Leaving Melide, first stop of the Primitive Way in the province of A Coruña, is difficult, especially after tasting its diverse gastronomy. But there is still a long way ahead before reaching Santiago de Compostela. Besides, pilgrims walking the french route can come along with you from this point of the Camino onwards.READ MORE
The journey continues through Boente, where you can visit the church of Santiago and get some fresh aire before beginning the climb that will take us to Fraga Alta. A place renowned for its lime kilns, where, according to tradition, pilgrims originally walking the french jacobean route must drop the stones they had picked up in Triacastela. After a small climb, the Camino gives the pilgrim a breath and descends to the Iso river.
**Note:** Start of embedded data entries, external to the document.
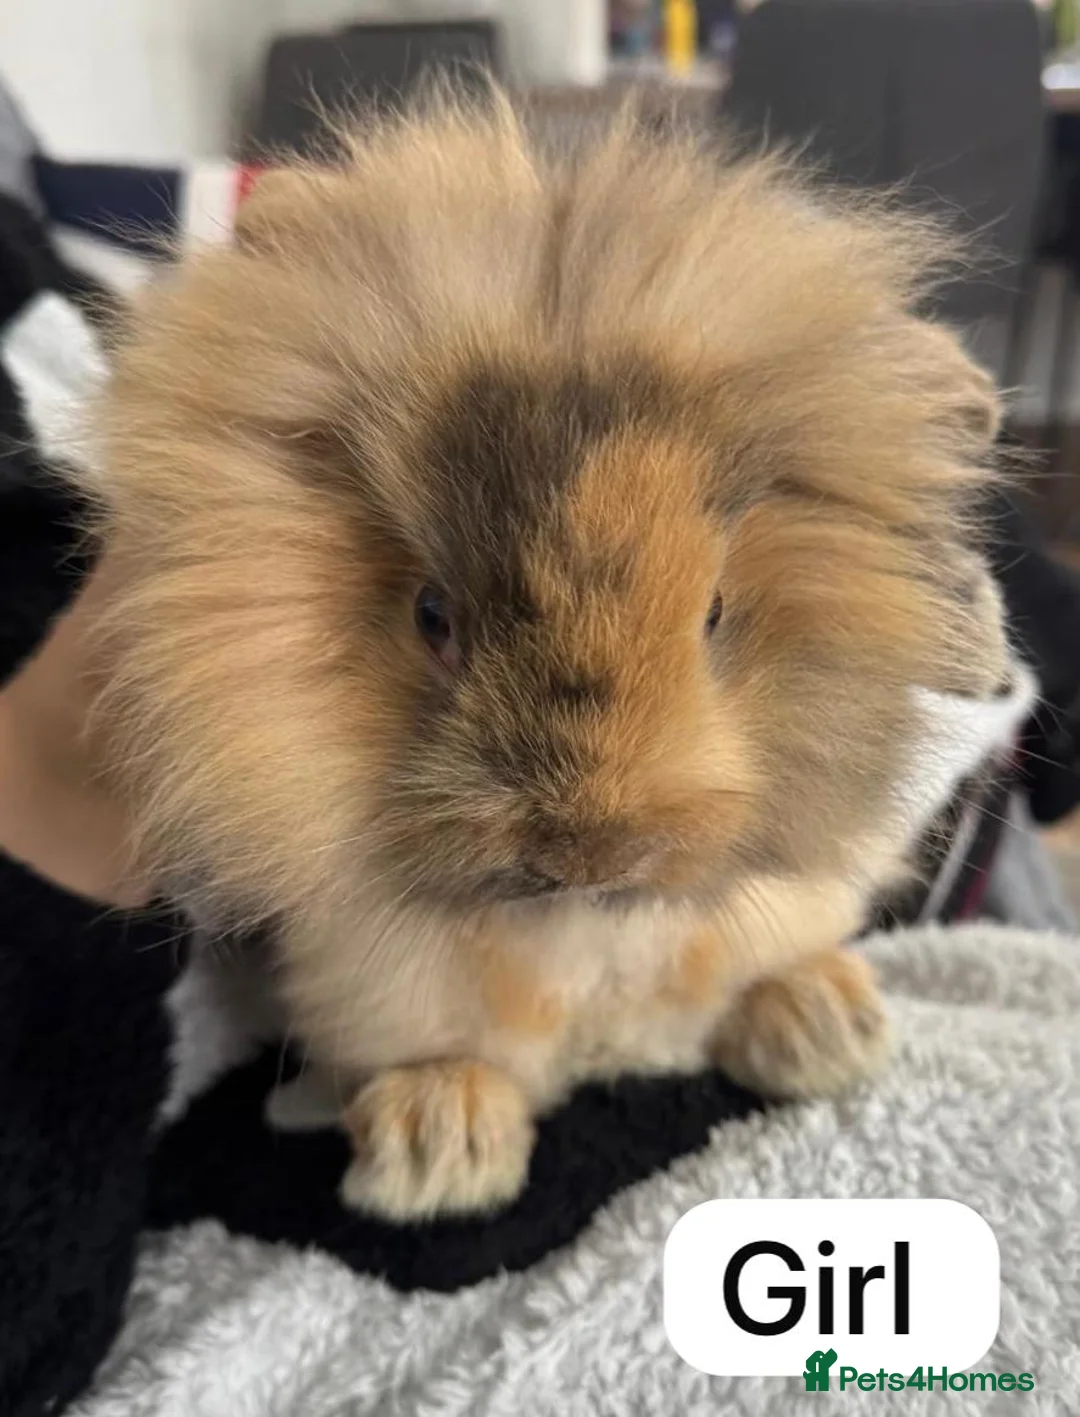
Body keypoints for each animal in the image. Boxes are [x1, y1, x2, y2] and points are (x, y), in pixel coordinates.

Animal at [81, 90, 1008, 1220]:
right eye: (432, 614)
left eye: (714, 614)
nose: (590, 849)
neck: (582, 923)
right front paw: (433, 1166)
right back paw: (439, 1144)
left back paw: (824, 1024)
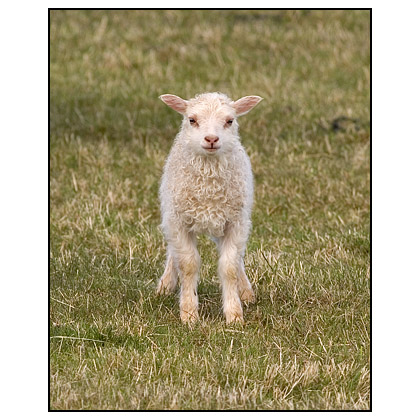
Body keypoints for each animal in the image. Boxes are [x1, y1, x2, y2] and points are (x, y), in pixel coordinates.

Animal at [157, 92, 262, 324]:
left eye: (230, 121)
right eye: (192, 120)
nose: (212, 139)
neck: (208, 188)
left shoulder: (235, 222)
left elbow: (229, 266)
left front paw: (234, 314)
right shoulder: (179, 221)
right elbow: (188, 264)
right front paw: (189, 314)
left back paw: (245, 291)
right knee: (173, 252)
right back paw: (166, 284)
On the other side of the medieval bridge is Ribadiso de Abaixo, step prior to entering Arzúa. A town famous for its cheese, Arzúa-Ulloa with Designation of Origin, and the festival they celebrate in March revolving around its star product. Pilgrims from both the Northern Way and the Primitive Way cross paths in its streets, since it is the first connection point of the two routes. From here on out, three Caminos go hand in hand, each with its different stages, until reaching Santiago de Compostela.
The shadows of the forests and the green meadows will make the journey a bit lighter for the pilgrim until reaching Salceda, already in the O Pino council, and gathering strenght to climb up to O Empalme. Eucalyptus trees will mark the path down to Santa Irene, were you can visit the chapel and the baroque fountain. Close to 2 kilometers separate this town from the end of the stage in O Pedrouzo, the penultimate stage before we’re able to witness the Catedral de Santiago.
Tips from our postmen and women
What to see and do in Arzua?
“If going through Arzúa the 8th and 22nd day of each month, the pilgrim can visit the local market with the town’s typical products. Besides, the first weekend of March we celebrate the Fiesta del Queso (“Cheese Festival”), with a sampling of cheeses, both local and from other areas. We also have environmentally friendly fairs, the honey festival… most of them as a way to praise the great products we have".